*Task prompt*
Your copy should start at the line with "NOVEMBER 2024" and end at the line with "акциях и новых курсах." in the data below. Transcribe only those lines, exactly, pictures excluded.

Saved entries:

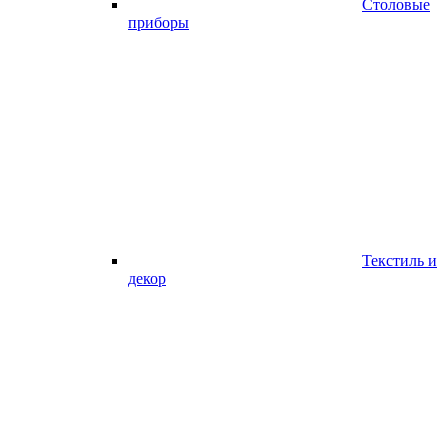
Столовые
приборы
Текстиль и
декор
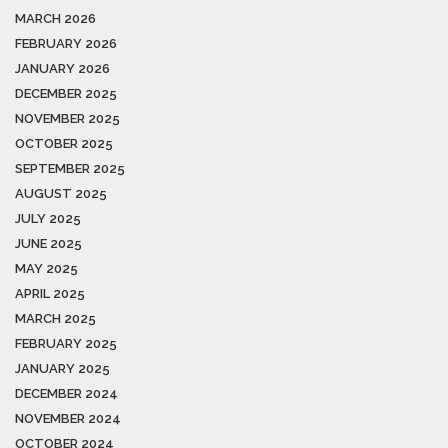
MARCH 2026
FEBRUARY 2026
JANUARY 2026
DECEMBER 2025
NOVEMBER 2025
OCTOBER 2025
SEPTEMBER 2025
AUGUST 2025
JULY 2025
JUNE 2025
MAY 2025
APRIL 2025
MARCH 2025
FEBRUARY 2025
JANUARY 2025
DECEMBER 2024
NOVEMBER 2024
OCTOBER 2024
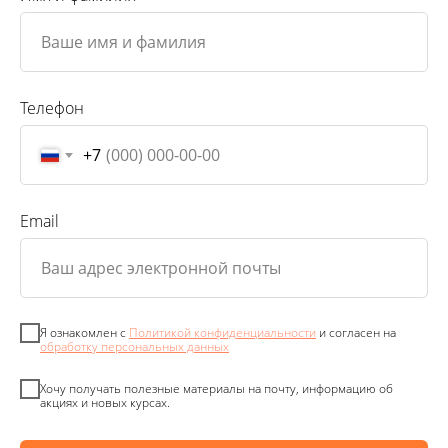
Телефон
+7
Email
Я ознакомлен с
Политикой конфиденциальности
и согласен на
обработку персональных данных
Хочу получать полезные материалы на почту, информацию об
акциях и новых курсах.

---

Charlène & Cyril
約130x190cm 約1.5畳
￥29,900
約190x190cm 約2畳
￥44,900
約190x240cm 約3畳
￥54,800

*Answer area*
NOVEMBER 2024
OCTOBER 2024
Телефон
+7
Email
Я ознакомлен с
Политикой конфиденциальности
и согласен на
обработку персональных данных
Хочу получать полезные материалы на почту, информацию об
акциях и новых курсах.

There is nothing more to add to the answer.